Menurutnya, peningkatan tindakan hukum DM di dalam Indonesia salah satunya dipengaruhi oleh gaya hidup rakyat yang dimaksud terbilang buruk.
“Saya kira dengan adanya kasus-kasus peningkatan data hiperglikemia tipe 1 serta 2 pada anak, hipertensi pada anak juga banyak, kemudian gangguan ginjal, itu harusnya merupakan wake up call atau alarm buat pemerintah, kemudian buat stakeholder lain,” ujar dr. Pripim pada waktu ditemui dalam kantor IDAI, Salemba, Jakarta, Kamis (1/8/2024).

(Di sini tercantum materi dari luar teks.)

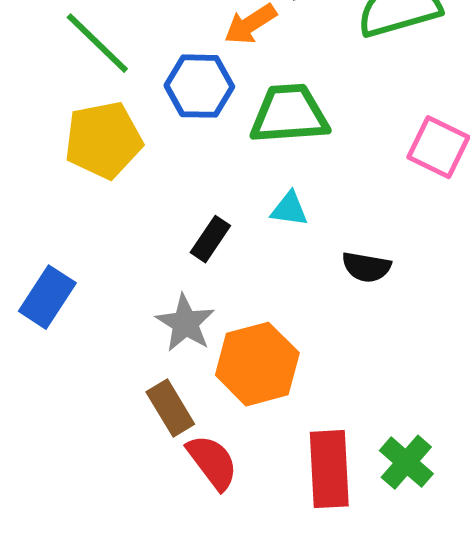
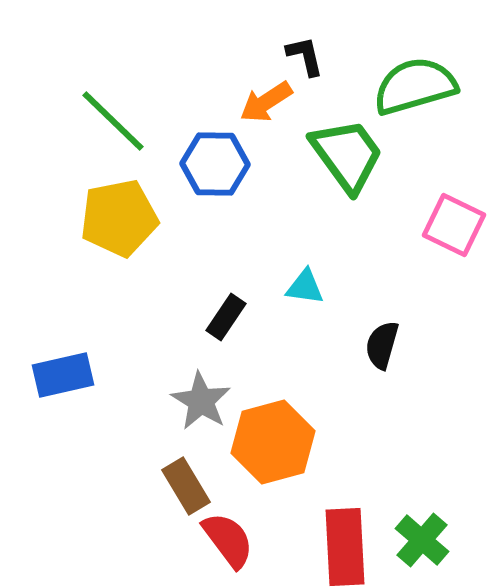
green trapezoid: (289, 114) -> (347, 155), moved, turned 58
black semicircle: (366, 267) -> (382, 345), turned 96
blue rectangle: (47, 297) -> (63, 375), turned 44

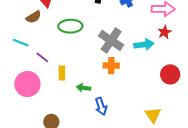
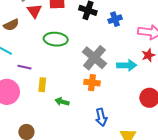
brown semicircle: (34, 17) -> (11, 25), moved
purple line: (42, 57) -> (24, 67), turned -32
blue arrow: (101, 106) -> (101, 117), moved

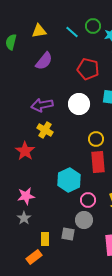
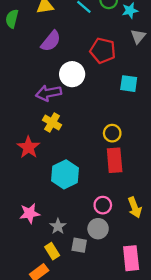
white circle: (79, 104) -> (72, 74), moved
cyan hexagon: (69, 180) -> (65, 174), moved
pink star: (26, 196) -> (30, 213), moved
gray star: (24, 218) -> (58, 226), moved
yellow rectangle: (45, 239) -> (52, 251), turned -32

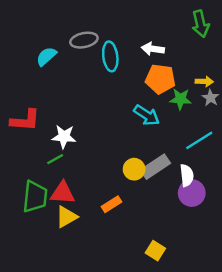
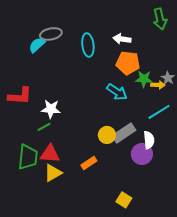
gray ellipse: (84, 40) -> (51, 34), moved
yellow arrow: (204, 81) -> (158, 85), moved
purple circle: (192, 193) -> (142, 154), moved

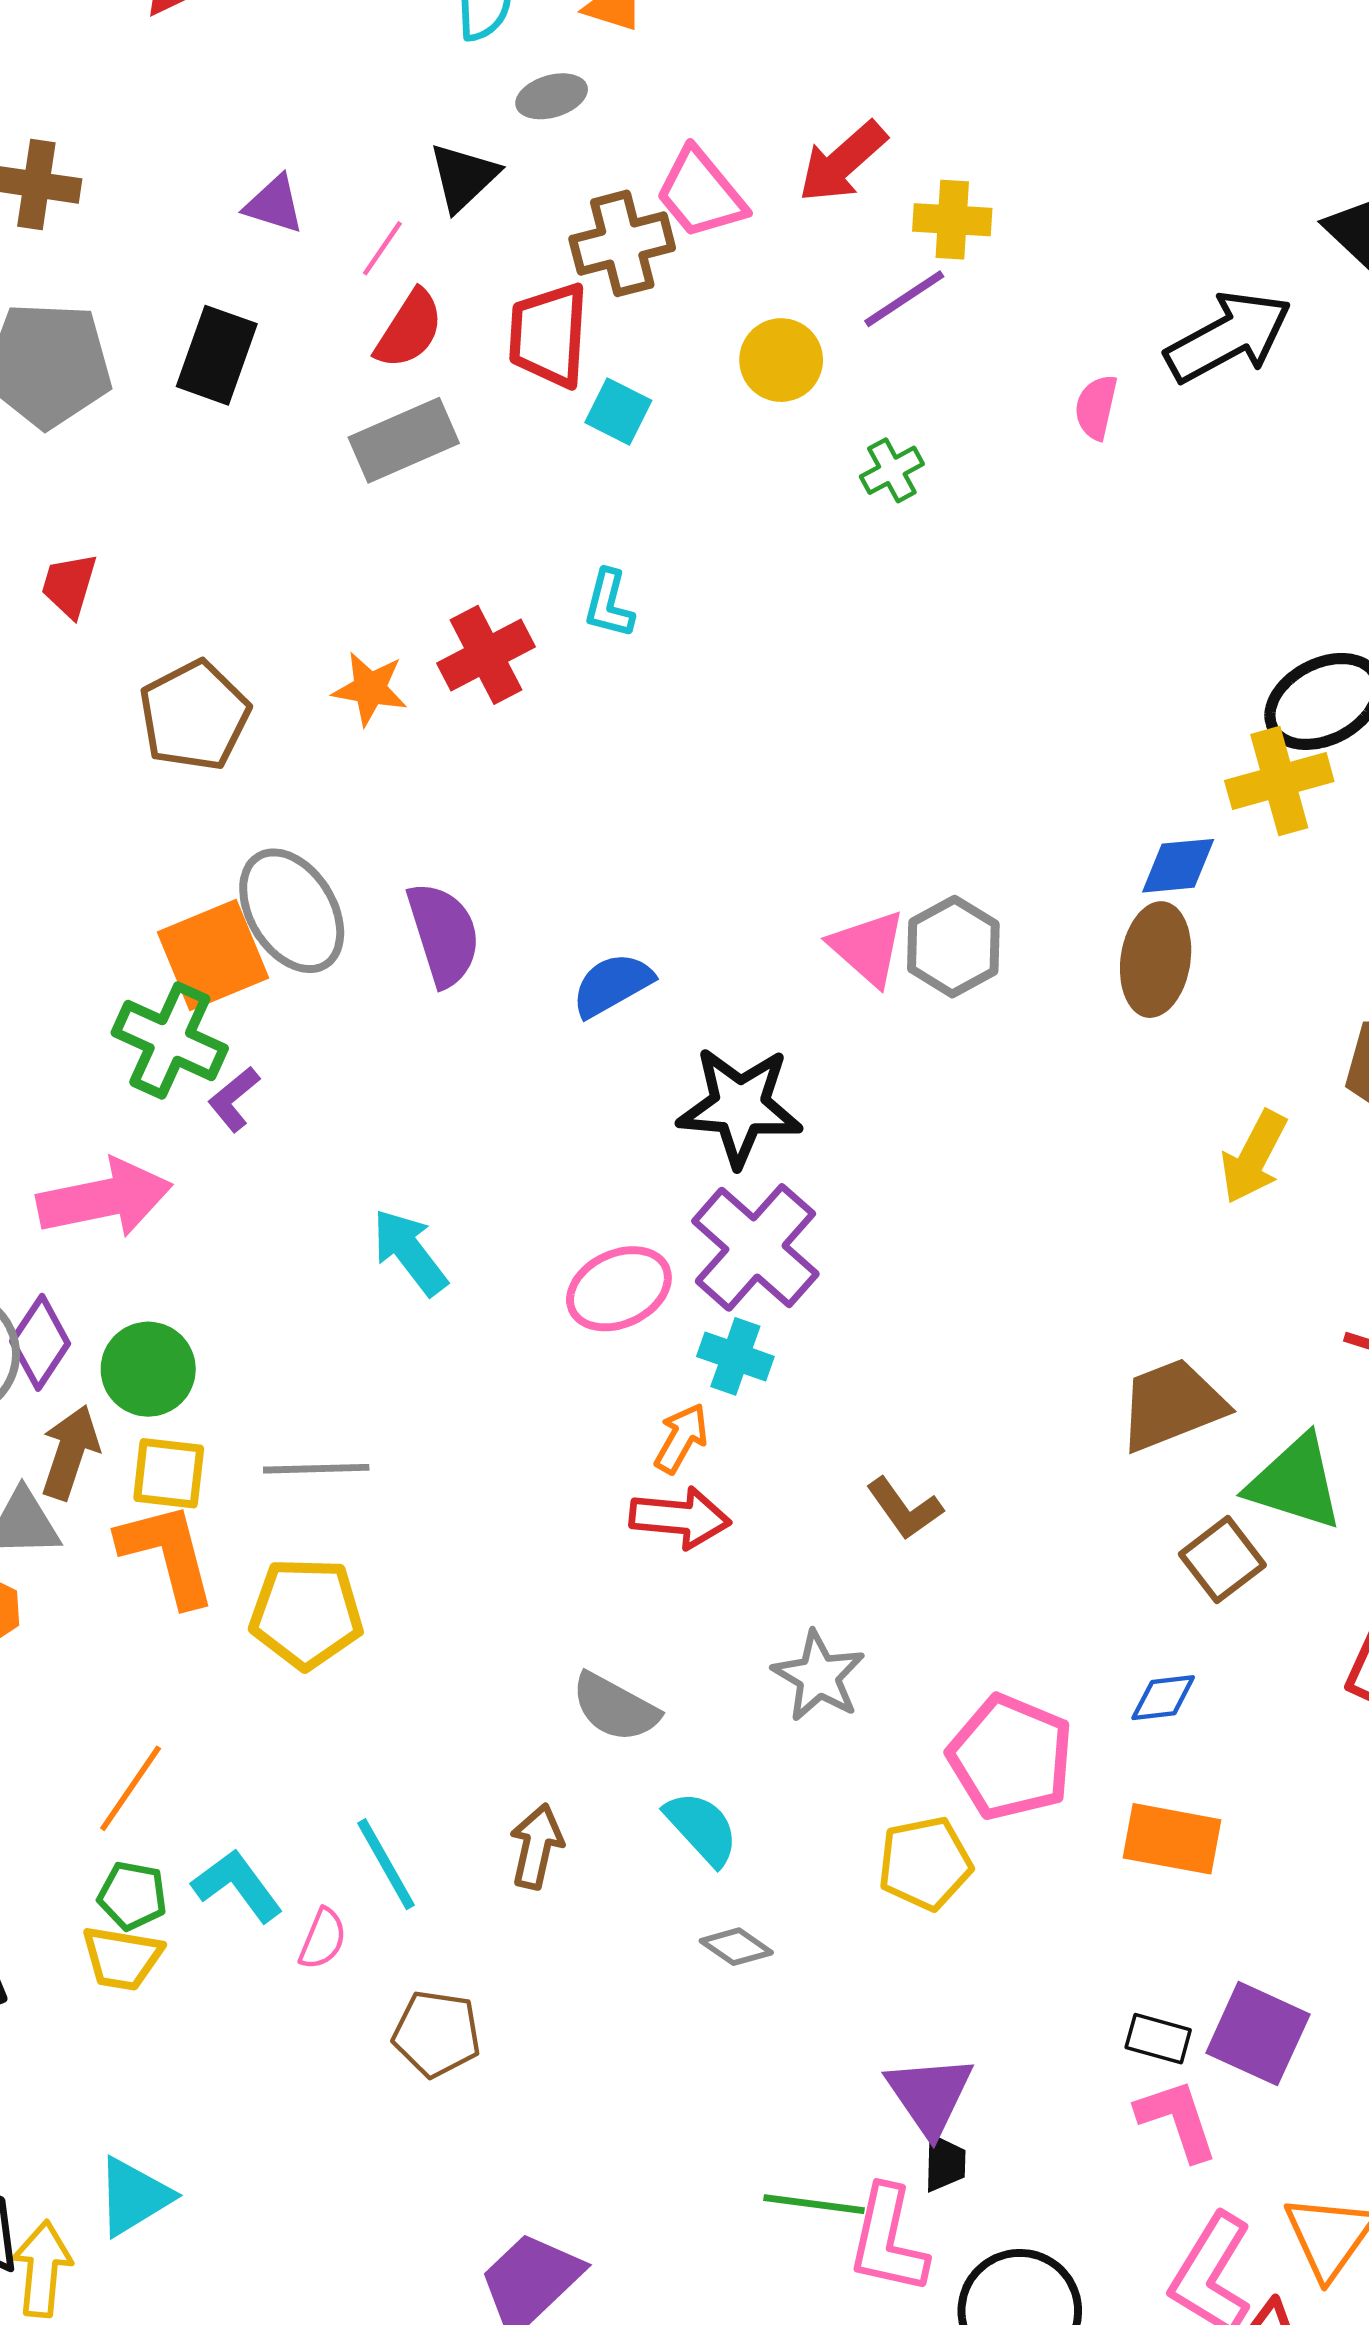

“Dan juga orang tua menurut saya. Bahwa gaya hidup kita itu memprihatinkan. Tapi, itu memang sebenarnya mesti diawali dari keluarga. Kalau kita mau anak punya gaya hidup sehat, ya orang tuanya mesti mencontohkan,” lanjutnya.
Dokter Pripim menambahkan, walaupun persoalan hukum DM merupakan kesulitan global, namun peningkatan tindakan hukum penyakit ini di dalam Indonesia juga turut dipengaruhi oleh stigma rakyat terhadap ‘gula’. Ia menyebut, pada waktu ini penduduk selalu berpikir bahwa gula dianggap bukan berbahaya. Padahal, faktanya justru sebaliknya.
Karena itu, dokter sekaligus Konsultan Jantung Anak ini menyebut, kesulitan peningkatan persoalan hukum DM di tempat Indonesia tak semata-mata hanya sekali menjadi ‘PR’ bagi pemerintah, namun juga bagi masyarakat, khususnya di dalam kalangan orang tua.
“Gula itu bahayanya oleh sebab itu dianggap tiada berbahaya. Jadi saya kira kalau mengandalkan pemerintah aja, itu juga agak susah ya. Mesti bareng-barenglah,” ungkapnya.